● ABOUT THIS TASK:
From the first line to the last, reproduce the records below exactly, omitting any picture.

[Saved data entries]

• • • • • • •

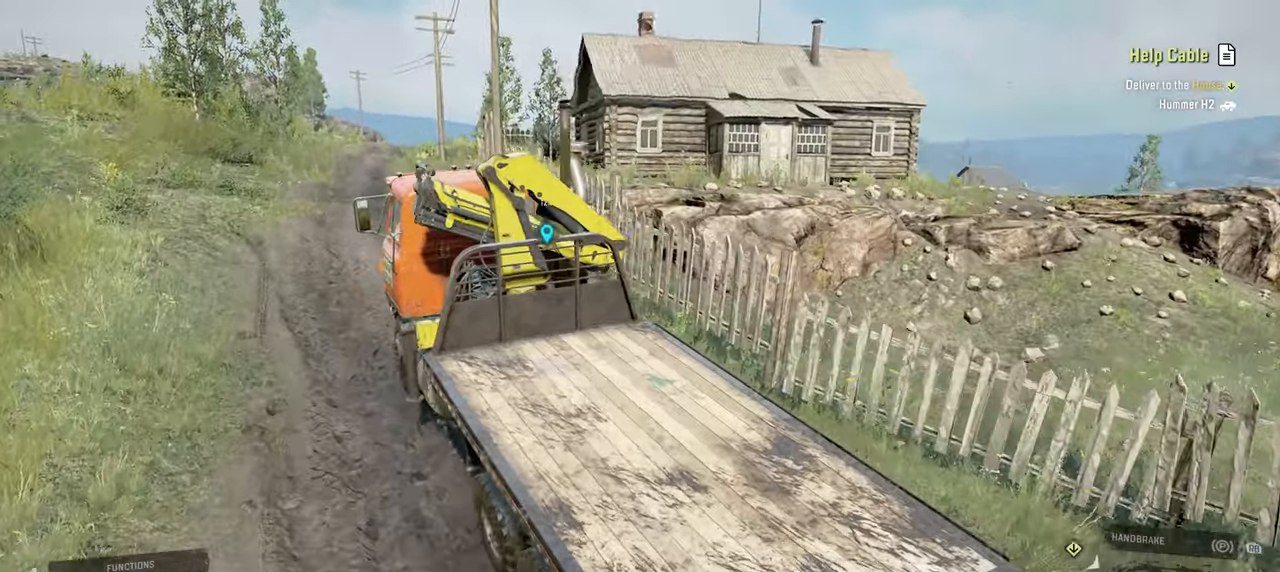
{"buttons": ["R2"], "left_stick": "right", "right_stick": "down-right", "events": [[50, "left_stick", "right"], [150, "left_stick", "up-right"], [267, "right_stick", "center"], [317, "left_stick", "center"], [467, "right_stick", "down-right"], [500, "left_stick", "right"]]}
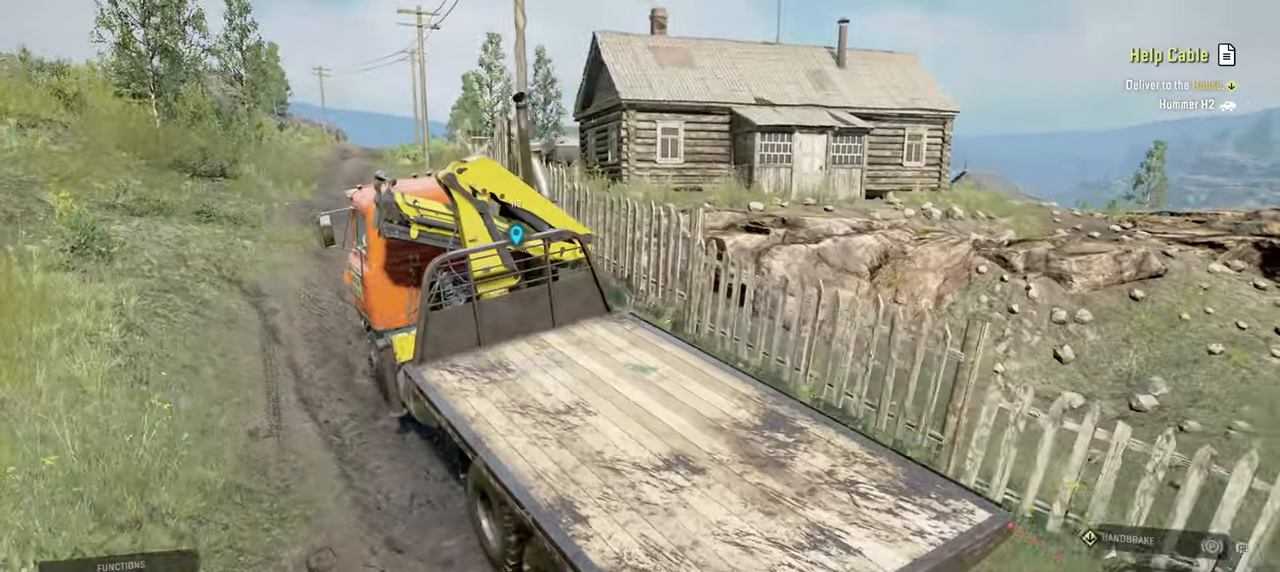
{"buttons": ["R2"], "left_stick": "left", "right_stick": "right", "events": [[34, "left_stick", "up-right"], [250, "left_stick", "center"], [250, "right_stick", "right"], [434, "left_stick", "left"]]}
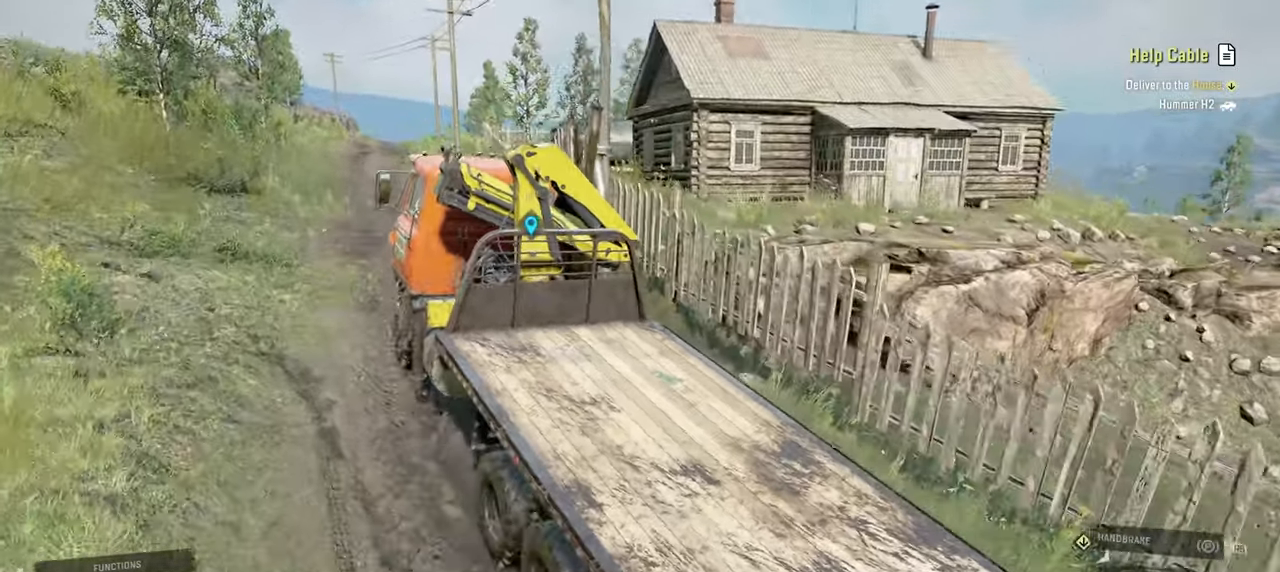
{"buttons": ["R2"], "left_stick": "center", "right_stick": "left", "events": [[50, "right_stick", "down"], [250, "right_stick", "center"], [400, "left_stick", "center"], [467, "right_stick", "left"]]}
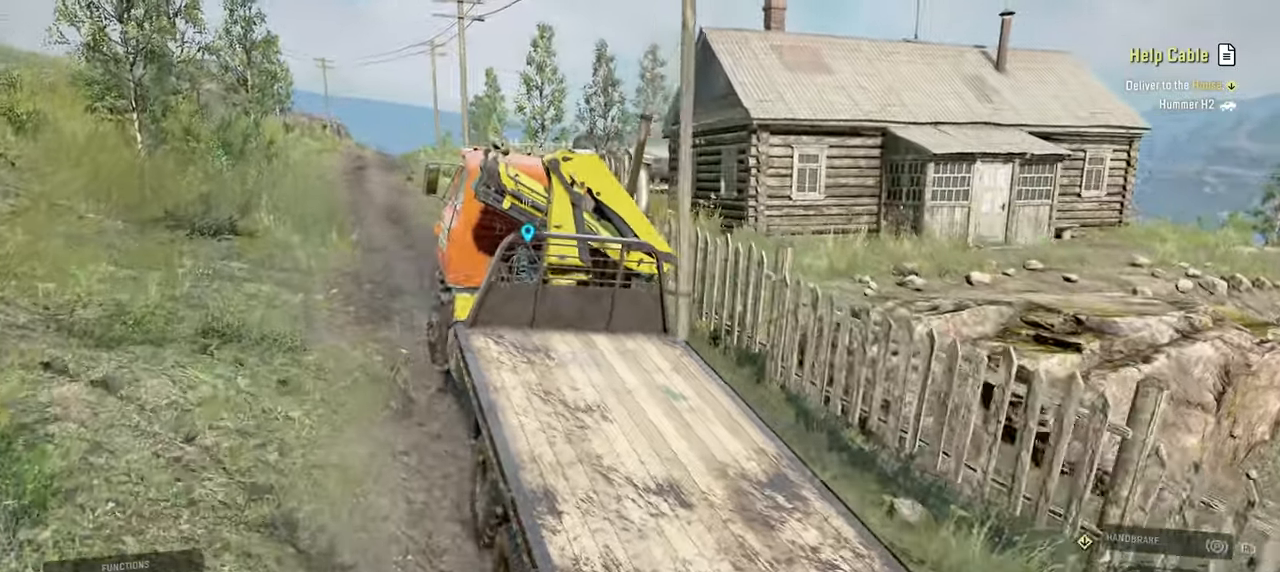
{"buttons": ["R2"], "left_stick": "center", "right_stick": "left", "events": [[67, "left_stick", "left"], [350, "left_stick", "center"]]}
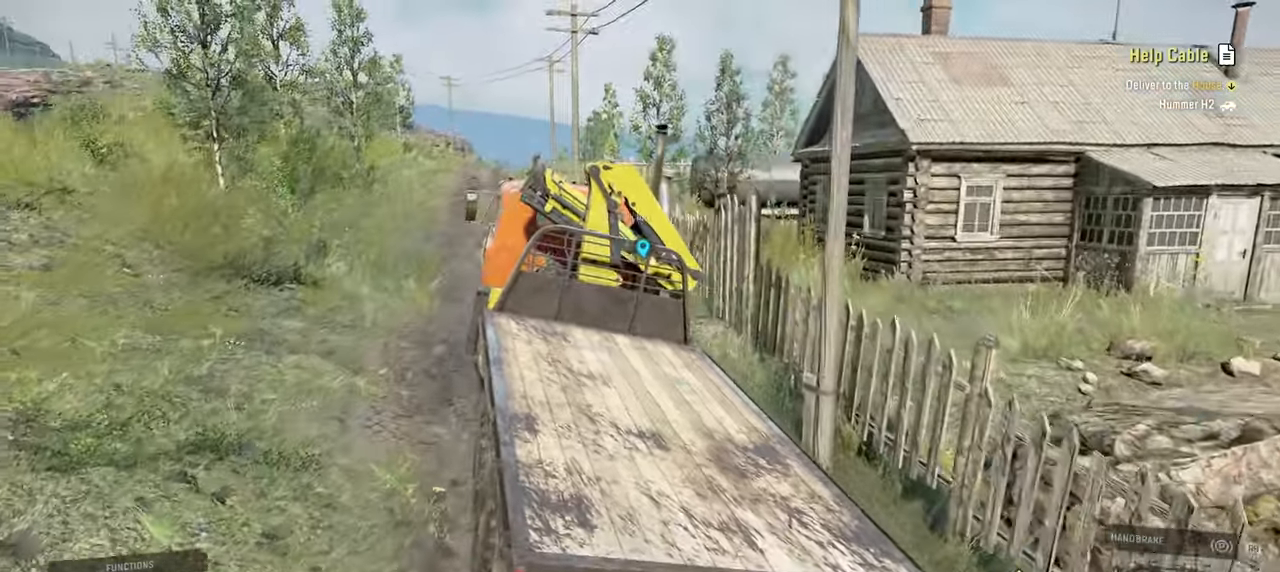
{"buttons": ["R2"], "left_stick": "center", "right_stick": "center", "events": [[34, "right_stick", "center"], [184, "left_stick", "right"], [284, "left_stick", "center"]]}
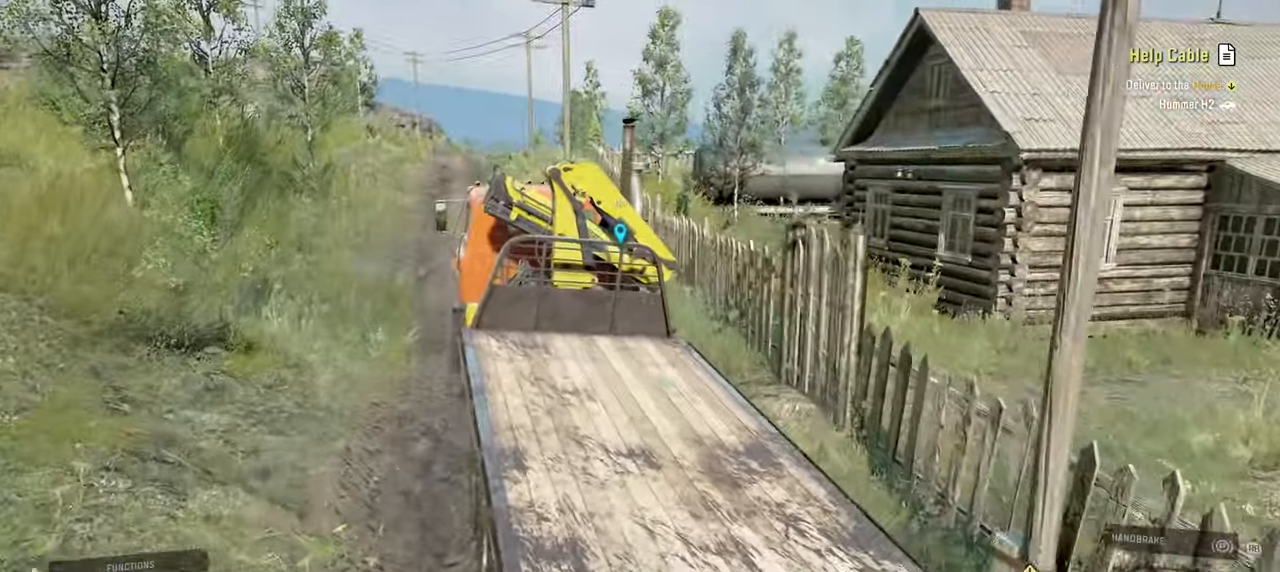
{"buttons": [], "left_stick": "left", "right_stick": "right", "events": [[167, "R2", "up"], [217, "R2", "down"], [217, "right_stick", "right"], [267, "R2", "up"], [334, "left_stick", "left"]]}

• • • • • • •

● ANSWER FOR THE TASK:
{"buttons": ["R2"], "left_stick": "right", "right_stick": "down-right", "events": [[50, "left_stick", "right"], [150, "left_stick", "up-right"], [267, "right_stick", "center"], [317, "left_stick", "center"], [467, "right_stick", "down-right"], [500, "left_stick", "right"]]}
{"buttons": ["R2"], "left_stick": "left", "right_stick": "right", "events": [[34, "left_stick", "up-right"], [250, "left_stick", "center"], [250, "right_stick", "right"], [434, "left_stick", "left"]]}
{"buttons": ["R2"], "left_stick": "center", "right_stick": "left", "events": [[50, "right_stick", "down"], [250, "right_stick", "center"], [400, "left_stick", "center"], [467, "right_stick", "left"]]}
{"buttons": ["R2"], "left_stick": "center", "right_stick": "left", "events": [[67, "left_stick", "left"], [350, "left_stick", "center"]]}
{"buttons": ["R2"], "left_stick": "center", "right_stick": "center", "events": [[34, "right_stick", "center"], [184, "left_stick", "right"], [284, "left_stick", "center"]]}
{"buttons": [], "left_stick": "left", "right_stick": "right", "events": [[167, "R2", "up"], [217, "R2", "down"], [217, "right_stick", "right"], [267, "R2", "up"], [334, "left_stick", "left"]]}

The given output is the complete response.